Written task:
Copy the listing verbatim from its first line through the line that contains "मजिस्ट्रेटों", including both ends.
+ + + +
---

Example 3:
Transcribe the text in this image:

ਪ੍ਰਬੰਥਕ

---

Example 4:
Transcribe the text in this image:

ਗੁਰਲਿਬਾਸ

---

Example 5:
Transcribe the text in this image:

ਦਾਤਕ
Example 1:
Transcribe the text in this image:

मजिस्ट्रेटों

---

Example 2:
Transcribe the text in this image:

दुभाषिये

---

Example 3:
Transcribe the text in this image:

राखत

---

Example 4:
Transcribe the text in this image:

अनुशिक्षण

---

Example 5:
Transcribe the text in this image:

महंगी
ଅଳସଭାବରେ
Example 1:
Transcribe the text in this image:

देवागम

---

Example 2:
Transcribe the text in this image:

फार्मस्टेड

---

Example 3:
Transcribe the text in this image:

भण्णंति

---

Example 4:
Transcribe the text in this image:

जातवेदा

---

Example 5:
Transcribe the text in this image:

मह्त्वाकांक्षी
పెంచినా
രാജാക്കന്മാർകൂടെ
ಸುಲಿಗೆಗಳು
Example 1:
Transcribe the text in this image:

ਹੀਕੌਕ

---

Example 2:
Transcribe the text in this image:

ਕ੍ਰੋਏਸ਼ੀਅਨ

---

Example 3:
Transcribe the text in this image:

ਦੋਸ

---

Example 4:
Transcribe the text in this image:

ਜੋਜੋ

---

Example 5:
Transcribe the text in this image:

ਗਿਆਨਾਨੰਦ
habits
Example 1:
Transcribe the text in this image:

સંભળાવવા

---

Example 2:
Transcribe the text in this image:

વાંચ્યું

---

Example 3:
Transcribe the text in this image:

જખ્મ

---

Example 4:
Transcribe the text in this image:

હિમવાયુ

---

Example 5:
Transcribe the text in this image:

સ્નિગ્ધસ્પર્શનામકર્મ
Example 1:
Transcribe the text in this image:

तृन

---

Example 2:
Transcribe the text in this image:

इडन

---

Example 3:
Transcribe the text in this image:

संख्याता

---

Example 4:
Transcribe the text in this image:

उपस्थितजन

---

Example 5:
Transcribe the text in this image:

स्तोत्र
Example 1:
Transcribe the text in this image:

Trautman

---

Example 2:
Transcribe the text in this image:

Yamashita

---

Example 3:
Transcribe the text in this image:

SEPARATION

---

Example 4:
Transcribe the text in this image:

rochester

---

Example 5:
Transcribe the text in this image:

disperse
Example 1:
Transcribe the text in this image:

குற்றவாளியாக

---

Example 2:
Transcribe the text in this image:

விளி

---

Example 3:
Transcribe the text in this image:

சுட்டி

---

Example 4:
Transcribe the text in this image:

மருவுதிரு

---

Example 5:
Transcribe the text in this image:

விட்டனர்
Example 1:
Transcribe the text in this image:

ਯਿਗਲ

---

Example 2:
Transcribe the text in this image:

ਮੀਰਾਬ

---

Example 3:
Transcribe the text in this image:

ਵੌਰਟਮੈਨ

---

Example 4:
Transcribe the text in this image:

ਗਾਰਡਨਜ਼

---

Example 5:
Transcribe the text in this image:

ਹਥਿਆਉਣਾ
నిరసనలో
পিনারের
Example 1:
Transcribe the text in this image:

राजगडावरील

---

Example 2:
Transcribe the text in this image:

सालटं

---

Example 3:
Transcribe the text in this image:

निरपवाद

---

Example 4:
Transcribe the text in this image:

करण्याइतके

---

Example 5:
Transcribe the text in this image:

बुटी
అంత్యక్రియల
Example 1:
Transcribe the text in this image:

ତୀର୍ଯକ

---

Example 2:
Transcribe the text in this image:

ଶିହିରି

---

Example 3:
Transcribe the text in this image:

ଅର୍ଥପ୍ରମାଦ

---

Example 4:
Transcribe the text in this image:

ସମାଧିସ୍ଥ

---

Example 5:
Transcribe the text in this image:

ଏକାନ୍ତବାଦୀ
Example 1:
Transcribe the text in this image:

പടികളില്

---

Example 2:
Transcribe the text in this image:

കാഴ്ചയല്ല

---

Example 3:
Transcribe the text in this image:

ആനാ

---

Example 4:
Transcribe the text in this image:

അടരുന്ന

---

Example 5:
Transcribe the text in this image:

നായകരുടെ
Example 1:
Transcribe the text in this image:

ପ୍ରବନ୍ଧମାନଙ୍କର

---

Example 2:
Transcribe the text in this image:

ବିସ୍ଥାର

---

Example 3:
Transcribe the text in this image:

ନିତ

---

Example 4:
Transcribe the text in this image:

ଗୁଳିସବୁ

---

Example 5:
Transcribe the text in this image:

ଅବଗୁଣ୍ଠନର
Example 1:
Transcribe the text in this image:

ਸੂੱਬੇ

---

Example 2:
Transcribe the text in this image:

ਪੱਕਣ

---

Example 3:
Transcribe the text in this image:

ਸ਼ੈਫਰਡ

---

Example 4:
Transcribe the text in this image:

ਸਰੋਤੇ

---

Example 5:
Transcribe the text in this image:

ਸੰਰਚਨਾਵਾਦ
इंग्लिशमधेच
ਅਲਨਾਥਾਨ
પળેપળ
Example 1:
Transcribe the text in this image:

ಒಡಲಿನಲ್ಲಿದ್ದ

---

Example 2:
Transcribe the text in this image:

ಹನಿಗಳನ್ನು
+ + + +
Expected answer:
---

Example 3:
Transcribe the text in this image:

ਪ੍ਰਬੰਥਕ

---

Example 4:
Transcribe the text in this image:

ਗੁਰਲਿਬਾਸ

---

Example 5:
Transcribe the text in this image:

ਦਾਤਕ
Example 1:
Transcribe the text in this image:

मजिस्ट्रेटों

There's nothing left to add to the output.